§ WHAT YOU WILL DO
What's wanted is a faithful retyping of every entry, pictures excluded.

---------- DATA SUPPLIED

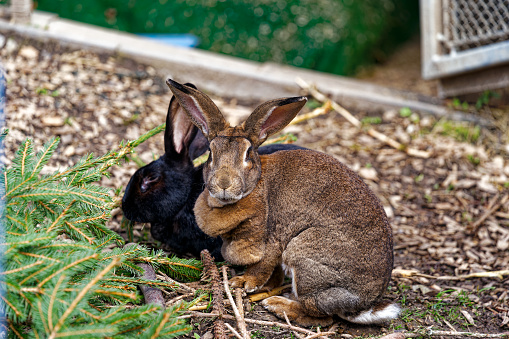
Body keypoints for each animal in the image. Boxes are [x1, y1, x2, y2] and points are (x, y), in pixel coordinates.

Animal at [166, 79, 396, 326]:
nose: (224, 184)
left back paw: (278, 305)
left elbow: (261, 266)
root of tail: (362, 305)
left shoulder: (270, 240)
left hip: (304, 256)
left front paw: (243, 283)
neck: (256, 184)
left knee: (321, 316)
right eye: (210, 153)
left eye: (247, 154)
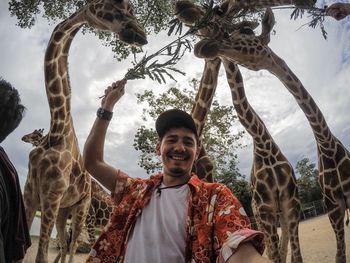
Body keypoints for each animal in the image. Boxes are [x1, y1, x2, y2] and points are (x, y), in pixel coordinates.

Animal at [22, 1, 147, 262]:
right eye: (121, 5)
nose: (142, 35)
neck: (57, 129)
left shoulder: (51, 196)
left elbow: (41, 255)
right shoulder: (30, 193)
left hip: (79, 210)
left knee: (71, 244)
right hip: (65, 210)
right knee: (64, 243)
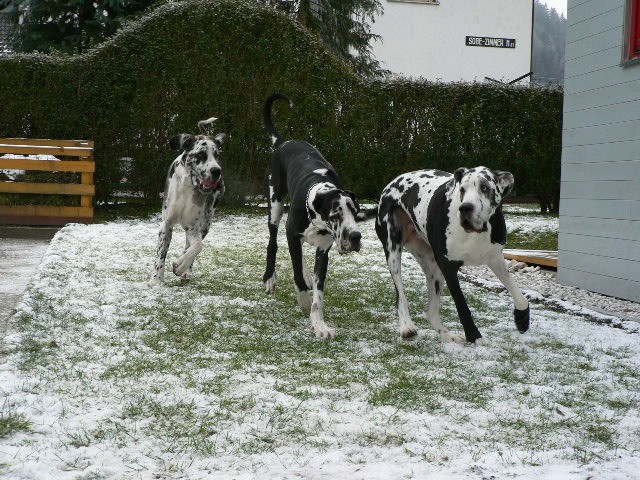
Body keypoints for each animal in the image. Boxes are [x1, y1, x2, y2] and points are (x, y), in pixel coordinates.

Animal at [150, 118, 228, 286]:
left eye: (217, 155)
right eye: (200, 154)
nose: (216, 171)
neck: (188, 185)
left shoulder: (193, 227)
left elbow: (197, 246)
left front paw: (181, 265)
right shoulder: (166, 224)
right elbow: (161, 254)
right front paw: (156, 280)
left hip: (206, 222)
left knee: (191, 245)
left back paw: (186, 268)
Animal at [262, 94, 370, 340]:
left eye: (355, 212)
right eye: (336, 213)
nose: (356, 237)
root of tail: (285, 142)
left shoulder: (323, 250)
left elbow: (319, 295)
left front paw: (319, 324)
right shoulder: (291, 233)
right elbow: (296, 276)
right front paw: (302, 300)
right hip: (275, 204)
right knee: (273, 242)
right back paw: (270, 277)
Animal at [376, 167, 528, 344]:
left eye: (484, 187)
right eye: (462, 189)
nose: (466, 208)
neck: (476, 232)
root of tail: (391, 184)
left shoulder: (495, 258)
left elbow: (519, 295)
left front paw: (522, 318)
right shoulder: (449, 268)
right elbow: (462, 307)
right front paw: (474, 336)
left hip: (433, 267)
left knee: (432, 311)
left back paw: (448, 335)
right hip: (394, 254)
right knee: (400, 296)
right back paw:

--------------------

§ YOUR RESPONSE
Body keypoints for each animal in the image. Boxes are [x1, y1, x2, y2] and points are (x, y), in pixel coordinates.

Animal at [166, 79, 396, 326]:
nose: (224, 184)
left back paw: (278, 305)
left elbow: (261, 266)
root of tail: (362, 305)
left shoulder: (270, 240)
left hip: (304, 256)
left front paw: (243, 283)
neck: (256, 184)
left knee: (321, 316)
right eye: (210, 153)
left eye: (247, 154)
Body keypoints for each animal in the image. Boxes are [x1, y1, x2, y2] and points are (x, y), in pixel coordinates.

Animal at [22, 1, 147, 262]:
right eye: (121, 5)
nose: (142, 35)
neck: (57, 129)
left shoulder: (51, 196)
left elbow: (41, 255)
right shoulder: (30, 193)
left hip: (79, 210)
left knee: (71, 244)
right hip: (65, 210)
right knee: (64, 243)
Body keypoints for each animal in the image. Boxes are [x1, y1, x2, y2] and points are (x, y), in pixel coordinates.

Animal at [150, 118, 228, 286]:
left eye: (217, 155)
right eye: (200, 154)
nose: (216, 171)
neck: (188, 185)
left shoulder: (193, 227)
left elbow: (197, 246)
left front paw: (181, 265)
right shoulder: (166, 224)
right elbow: (161, 254)
right front paw: (156, 280)
left hip: (206, 222)
left knee: (191, 245)
left back paw: (186, 268)
Animal at [262, 94, 370, 340]:
left eye: (355, 212)
right eye: (336, 213)
nose: (356, 237)
root of tail: (285, 142)
left shoulder: (323, 250)
left elbow: (319, 295)
left front paw: (319, 324)
right shoulder: (291, 233)
right elbow: (296, 276)
right front paw: (302, 300)
right hip: (275, 204)
right knee: (273, 242)
right back paw: (270, 277)
Animal at [376, 167, 528, 344]:
left eye: (484, 187)
right eye: (462, 189)
nose: (466, 208)
neck: (476, 232)
root of tail: (391, 184)
left shoulder: (495, 258)
left elbow: (519, 295)
left front paw: (522, 318)
right shoulder: (449, 268)
right elbow: (462, 307)
right front paw: (474, 336)
left hip: (433, 267)
left knee: (432, 311)
left back paw: (448, 335)
right hip: (394, 254)
right knee: (400, 296)
right back paw:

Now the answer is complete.